Saved data entries
════════════════

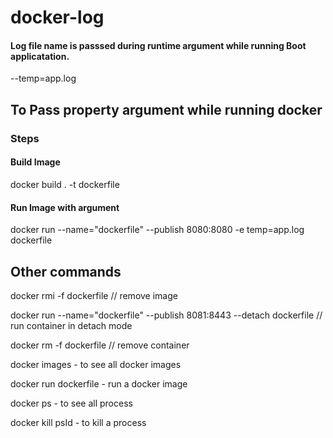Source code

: # docker-log

#### Log file name is passsed during runtime argument while running Boot applicatation.
 --temp=app.log

## To Pass property argument while running docker

### Steps

#### Build Image 
docker build . -t dockerfile 

#### Run Image with argument
docker run --name="dockerfile" --publish 8080:8080 -e temp=app.log dockerfile


## Other commands

docker rmi -f dockerfile  // remove image

docker run --name="dockerfile" --publish 8081:8443 --detach dockerfile  // run container in detach mode

docker rm -f dockerfile   // remove container

docker images                      - to see all docker images

docker run dockerfile              - run a docker image

docker ps                          - to see all process

docker kill psId                   - to kill a process
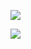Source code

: <a href="https://codeclimate.com/github/ooade/NextSimpleStarter"><img src="https://codeclimate.com/github/ooade/NextSimpleStarter/badges/gpa.svg" /></a>

<a href="https://codeclimate.com/github/ooade/NextSimpleStarter"><img src="https://travis-ci.org/Chilim/project-lvl1-s128" /></a>
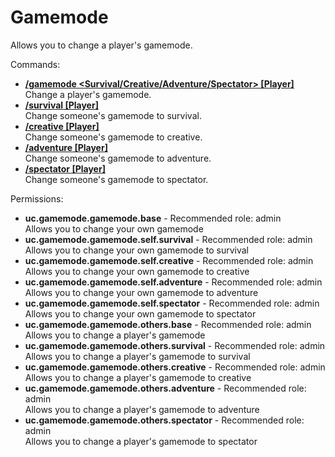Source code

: Gamemode
====
Allows you to change a player's gamemode.

Commands: <br>
* **[/gamemode \<Survival/Creative/Adventure/Spectator\> \[Player\]](../commands/gamemode.md)**<br>Change a player's gamemode.
* **[/survival \[Player\]](../commands/survival.md)**<br>Change someone's gamemode to survival.
* **[/creative \[Player\]](../commands/creative.md)**<br>Change someone's gamemode to creative.
* **[/adventure \[Player\]](../commands/adventure.md)**<br>Change someone's gamemode to adventure.
* **[/spectator \[Player\]](../commands/spectator.md)**<br>Change someone's gamemode to spectator.

Permissions: <br>
* **uc.gamemode.gamemode.base** - Recommended role: admin<br>Allows you to change your own gamemode
* **uc.gamemode.gamemode.self.survival** - Recommended role: admin<br>Allows you to change your own gamemode to survival
* **uc.gamemode.gamemode.self.creative** - Recommended role: admin<br>Allows you to change your own gamemode to creative
* **uc.gamemode.gamemode.self.adventure** - Recommended role: admin<br>Allows you to change your own gamemode to adventure
* **uc.gamemode.gamemode.self.spectator** - Recommended role: admin<br>Allows you to change your own gamemode to spectator
* **uc.gamemode.gamemode.others.base** - Recommended role: admin<br>Allows you to change a player's gamemode
* **uc.gamemode.gamemode.others.survival** - Recommended role: admin<br>Allows you to change a player's gamemode to survival
* **uc.gamemode.gamemode.others.creative** - Recommended role: admin<br>Allows you to change a player's gamemode to creative
* **uc.gamemode.gamemode.others.adventure** - Recommended role: admin<br>Allows you to change a player's gamemode to adventure
* **uc.gamemode.gamemode.others.spectator** - Recommended role: admin<br>Allows you to change a player's gamemode to spectator
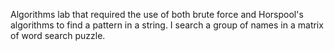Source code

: Algorithms lab that required the use of both brute force and Horspool's algorithms to find a pattern in a string. I search a group of names in a matrix of word search puzzle.
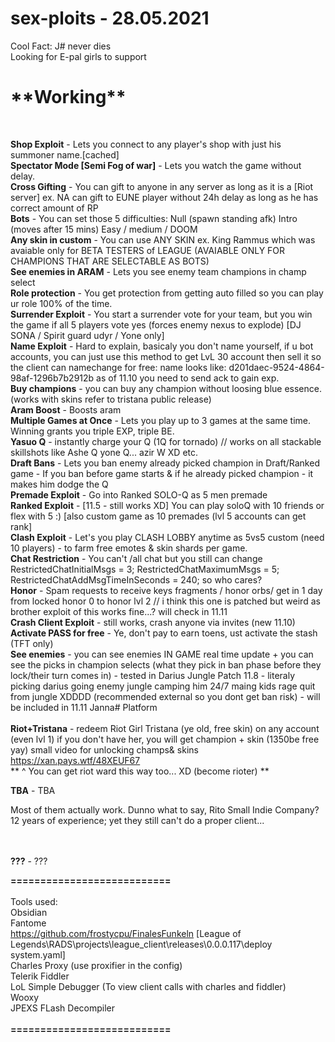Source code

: # sex-ploits - 28.05.2021
Cool Fact: J# never dies<br>
Looking for E-pal girls to support<br>
<h1>**Working**</h1><br>

**Shop Exploit** - Lets you connect to any player's shop with just his summoner name.[cached] <br>
**Spectator Mode [Semi Fog of war]** - Lets you watch the game without delay. <br>
**Cross Gifting** - You can gift to anyone in any server as long as it is a [Riot server] ex. NA can gift to EUNE player without 24h delay as long as he has correct amount of RP<br>
**Bots** - You can set those 5 difficulties: Null (spawn standing afk) Intro (moves after 15 mins) Easy / medium / DOOM<br>
**Any skin in custom** - You can use ANY SKIN ex. King Rammus which was avaiable only for BETA TESTERS of LEAGUE (AVAIABLE ONLY FOR CHAMPIONS THAT ARE SELECTABLE AS BOTS)<br>
**See enemies in ARAM** - Lets you see enemy team champions in champ select <br>
**Role protection** - You get protection from getting auto filled so you can play ur role 100% of the time.<br>
**Surrender Exploit** - You start a surrender vote for your team, but you win the game if all 5 players vote yes (forces enemy nexus to explode) [DJ SONA / Spirit guard udyr / Yone only]<br>
**Name Exploit** - Hard to explain, basicaly you don't name yourself, if u bot accounts, you can just use this method to get LvL 30 account then sell it so the client can namechange for free: name looks like: d201daec-9524-4864-98af-1296b7b2912b as of 11.10 you need to send ack to gain exp. <br>
**Buy champions** - you can buy any champion without loosing blue essence. (works with skins refer to tristana public release) <br>
**Aram Boost** - Boosts aram<br>
**Multiple Games at Once** - Lets you play up to 3 games at the same time. Winning grants you triple EXP, triple BE. <br>
**Yasuo Q** -  instantly charge your Q (1Q for tornado) // works on all stackable skillshots like Ashe Q yone Q... azir W XD etc.<br>
**Draft Bans** -  Lets you ban enemy already picked champion in Draft/Ranked game - If you ban before game starts & if he already picked champion - it makes him dodge the Q<br>
**Premade Exploit** - Go into Ranked SOLO-Q as 5 men premade<br>
**Ranked Exploit** - [11.5 - still works XD] You can play soloQ with 10 friends or flex with 5 :) [also custom game as 10 premades (lvl 5 accounts can get rank]<br>
**Clash Exploit** - Let's you play CLASH LOBBY anytime as 5vs5 custom (need 10 players) - to farm free emotes & skin shards per game.<br>
**Chat Restriction** - You can't /all chat but you still can change RestrictedChatInitialMsgs = 3; RestrictedChatMaximumMsgs = 5; RestrictedChatAddMsgTimeInSeconds = 240; so who cares?<br>
**Honor** - Spam requests to receive keys fragments / honor orbs/ get in 1 day from locked honor 0 to honor lvl 2 // i think this one is patched but weird as brother exploit of this works fine...? will check in 11.11<br>
**Crash Client Exploit** - still works, crash anyone via invites (new 11.10)<br>
**Activate PASS for free** - Ye, don't pay to earn toens, ust activate the stash (TFT only) <br>
**See enemies** - you can see enemies IN GAME real time update + you can see the picks in champion selects (what they pick in ban phase before they lock/their turn comes in) - tested in Darius Jungle Patch 11.8 - literaly picking darius going enemy jungle camping him 24/7 maing kids rage quit from jungle XDDDD (recommended external so you dont get ban risk) - will be included in 11.11 Janna# Platform <br><br>
**Riot+Tristana** - redeem Riot Girl Tristana (ye old, free skin) on any account (even lvl 1) if you don't have her, you will get champion + skin (1350be free yay)
small video for unlocking champs& skins https://xan.pays.wtf/48XEUF67 <br>
** ^ You can get riot ward this way too... XD (become rioter) ** <br>

**TBA** - TBA<br>

Most of them actually work. Dunno what to say, Rito Small Indie Company?<br>
12 years of experience; yet they still can't do a proper client...<br>

<br><br>
**???** - ???

**===========================**<br><br>
Tools used:<br>
Obsidian <br>
Fantome <br>
https://github.com/frostycpu/FinalesFunkeln [League of Legends\RADS\projects\league_client\releases\0.0.0.117\deploy
system.yaml]<br>
Charles Proxy (use proxifier in the config)<br> 
Telerik Fiddler <br>
LoL Simple Debugger (To view client calls with charles and fiddler) <br>
Wooxy <br>
JPEXS FLash Decompiler <br><br>
**===========================**<br><br>
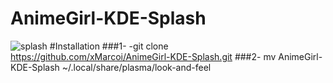 # AnimeGirl-KDE-Splash
![splash](https://github.com/xMarcoi/AnimeGirl-KDE-Splash/assets/122765851/28f7f586-ca9a-404e-a184-9d4ab3a0de36)
#Installation
###1-
-git clone https://github.com/xMarcoi/AnimeGirl-KDE-Splash.git
###2-
mv AnimeGirl-KDE-Splash ~/.local/share/plasma/look-and-feel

════════════════

▶ **PROBLEM DETAILS**
Rewrite the text lines of all the items above as one numbered list with the blank lines dropped. Leave the pictures out of your answer.

▶ **EXERCISE OUTPUT**
1. Source code
2. : # docker-log
3. #### Log file name is passsed during runtime argument while running Boot applicatation.
4.  --temp=app.log
5. ## To Pass property argument while running docker
6. ### Steps
7. #### Build Image 
8. docker build . -t dockerfile 
9. #### Run Image with argument
10. docker run --name="dockerfile" --publish 8080:8080 -e temp=app.log dockerfile
11. ## Other commands
12. docker rmi -f dockerfile  // remove image
13. docker run --name="dockerfile" --publish 8081:8443 --detach dockerfile  // run container in detach mode
14. docker rm -f dockerfile   // remove container
15. docker images                      - to see all docker images
16. docker run dockerfile              - run a docker image
17. docker ps                          - to see all process
18. docker kill psId                   - to kill a process
19. Source code
20. : <a href="https://codeclimate.com/github/ooade/NextSimpleStarter"><img src="https://codeclimate.com/github/ooade/NextSimpleStarter/badges/gpa.svg" /></a>
21. <a href="https://codeclimate.com/github/ooade/NextSimpleStarter"><img src="https://travis-ci.org/Chilim/project-lvl1-s128" /></a>
22. Source code
23. : Gamemode
24. ====
25. Allows you to change a player's gamemode.
26. Commands: <br>
27. * **[/gamemode \<Survival/Creative/Adventure/Spectator\> \[Player\]](../commands/gamemode.md)**<br>Change a player's gamemode.
28. * **[/survival \[Player\]](../commands/survival.md)**<br>Change someone's gamemode to survival.
29. * **[/creative \[Player\]](../commands/creative.md)**<br>Change someone's gamemode to creative.
30. * **[/adventure \[Player\]](../commands/adventure.md)**<br>Change someone's gamemode to adventure.
31. * **[/spectator \[Player\]](../commands/spectator.md)**<br>Change someone's gamemode to spectator.
32. Permissions: <br>
33. * **uc.gamemode.gamemode.base** - Recommended role: admin<br>Allows you to change your own gamemode
34. * **uc.gamemode.gamemode.self.survival** - Recommended role: admin<br>Allows you to change your own gamemode to survival
35. * **uc.gamemode.gamemode.self.creative** - Recommended role: admin<br>Allows you to change your own gamemode to creative
36. * **uc.gamemode.gamemode.self.adventure** - Recommended role: admin<br>Allows you to change your own gamemode to adventure
37. * **uc.gamemode.gamemode.self.spectator** - Recommended role: admin<br>Allows you to change your own gamemode to spectator
38. * **uc.gamemode.gamemode.others.base** - Recommended role: admin<br>Allows you to change a player's gamemode
39. * **uc.gamemode.gamemode.others.survival** - Recommended role: admin<br>Allows you to change a player's gamemode to survival
40. * **uc.gamemode.gamemode.others.creative** - Recommended role: admin<br>Allows you to change a player's gamemode to creative
41. * **uc.gamemode.gamemode.others.adventure** - Recommended role: admin<br>Allows you to change a player's gamemode to adventure
42. * **uc.gamemode.gamemode.others.spectator** - Recommended role: admin<br>Allows you to change a player's gamemode to spectator
43. Source code
44. : Algorithms lab that required the use of both brute force and Horspool's algorithms to find a pattern in a string. I search a group of names in a matrix of word search puzzle.
45. Source code
46. : # sex-ploits - 28.05.2021
47. Cool Fact: J# never dies<br>
48. Looking for E-pal girls to support<br>
49. <h1>**Working**</h1><br>
50. **Shop Exploit** - Lets you connect to any player's shop with just his summoner name.[cached] <br>
51. **Spectator Mode [Semi Fog of war]** - Lets you watch the game without delay. <br>
52. **Cross Gifting** - You can gift to anyone in any server as long as it is a [Riot server] ex. NA can gift to EUNE player without 24h delay as long as he has correct amount of RP<br>
53. **Bots** - You can set those 5 difficulties: Null (spawn standing afk) Intro (moves after 15 mins) Easy / medium / DOOM<br>
54. **Any skin in custom** - You can use ANY SKIN ex. King Rammus which was avaiable only for BETA TESTERS of LEAGUE (AVAIABLE ONLY FOR CHAMPIONS THAT ARE SELECTABLE AS BOTS)<br>
55. **See enemies in ARAM** - Lets you see enemy team champions in champ select <br>
56. **Role protection** - You get protection from getting auto filled so you can play ur role 100% of the time.<br>
57. **Surrender Exploit** - You start a surrender vote for your team, but you win the game if all 5 players vote yes (forces enemy nexus to explode) [DJ SONA / Spirit guard udyr / Yone only]<br>
58. **Name Exploit** - Hard to explain, basicaly you don't name yourself, if u bot accounts, you can just use this method to get LvL 30 account then sell it so the client can namechange for free: name looks like: d201daec-9524-4864-98af-1296b7b2912b as of 11.10 you need to send ack to gain exp. <br>
59. **Buy champions** - you can buy any champion without loosing blue essence. (works with skins refer to tristana public release) <br>
60. **Aram Boost** - Boosts aram<br>
61. **Multiple Games at Once** - Lets you play up to 3 games at the same time. Winning grants you triple EXP, triple BE. <br>
62. **Yasuo Q** -  instantly charge your Q (1Q for tornado) // works on all stackable skillshots like Ashe Q yone Q... azir W XD etc.<br>
63. **Draft Bans** -  Lets you ban enemy already picked champion in Draft/Ranked game - If you ban before game starts & if he already picked champion - it makes him dodge the Q<br>
64. **Premade Exploit** - Go into Ranked SOLO-Q as 5 men premade<br>
65. **Ranked Exploit** - [11.5 - still works XD] You can play soloQ with 10 friends or flex with 5 :) [also custom game as 10 premades (lvl 5 accounts can get rank]<br>
66. **Clash Exploit** - Let's you play CLASH LOBBY anytime as 5vs5 custom (need 10 players) - to farm free emotes & skin shards per game.<br>
67. **Chat Restriction** - You can't /all chat but you still can change RestrictedChatInitialMsgs = 3; RestrictedChatMaximumMsgs = 5; RestrictedChatAddMsgTimeInSeconds = 240; so who cares?<br>
68. **Honor** - Spam requests to receive keys fragments / honor orbs/ get in 1 day from locked honor 0 to honor lvl 2 // i think this one is patched but weird as brother exploit of this works fine...? will check in 11.11<br>
69. **Crash Client Exploit** - still works, crash anyone via invites (new 11.10)<br>
70. **Activate PASS for free** - Ye, don't pay to earn toens, ust activate the stash (TFT only) <br>
71. **See enemies** - you can see enemies IN GAME real time update + you can see the picks in champion selects (what they pick in ban phase before they lock/their turn comes in) - tested in Darius Jungle Patch 11.8 - literaly picking darius going enemy jungle camping him 24/7 maing kids rage quit from jungle XDDDD (recommended external so you dont get ban risk) - will be included in 11.11 Janna# Platform <br><br>
72. **Riot+Tristana** - redeem Riot Girl Tristana (ye old, free skin) on any account (even lvl 1) if you don't have her, you will get champion + skin (1350be free yay)
73. small video for unlocking champs& skins https://xan.pays.wtf/48XEUF67 <br>
74. ** ^ You can get riot ward this way too... XD (become rioter) ** <br>
75. **TBA** - TBA<br>
76. Most of them actually work. Dunno what to say, Rito Small Indie Company?<br>
77. 12 years of experience; yet they still can't do a proper client...<br>
78. <br><br>
79. **???** - ???
80. **===========================**<br><br>
81. Tools used:<br>
82. Obsidian <br>
83. Fantome <br>
84. https://github.com/frostycpu/FinalesFunkeln [League of Legends\RADS\projects\league_client\releases\0.0.0.117\deploy
85. system.yaml]<br>
86. Charles Proxy (use proxifier in the config)<br> 
87. Telerik Fiddler <br>
88. LoL Simple Debugger (To view client calls with charles and fiddler) <br>
89. Wooxy <br>
90. JPEXS FLash Decompiler <br><br>
91. **===========================**<br><br>
92.  # AnimeGirl-KDE-Splash
93. ![splash](https://github.com/xMarcoi/AnimeGirl-KDE-Splash/assets/122765851/28f7f586-ca9a-404e-a184-9d4ab3a0de36)
94. #Installation
95. ###1-
96. -git clone https://github.com/xMarcoi/AnimeGirl-KDE-Splash.git
97. ###2-
98. mv AnimeGirl-KDE-Splash ~/.local/share/plasma/look-and-feel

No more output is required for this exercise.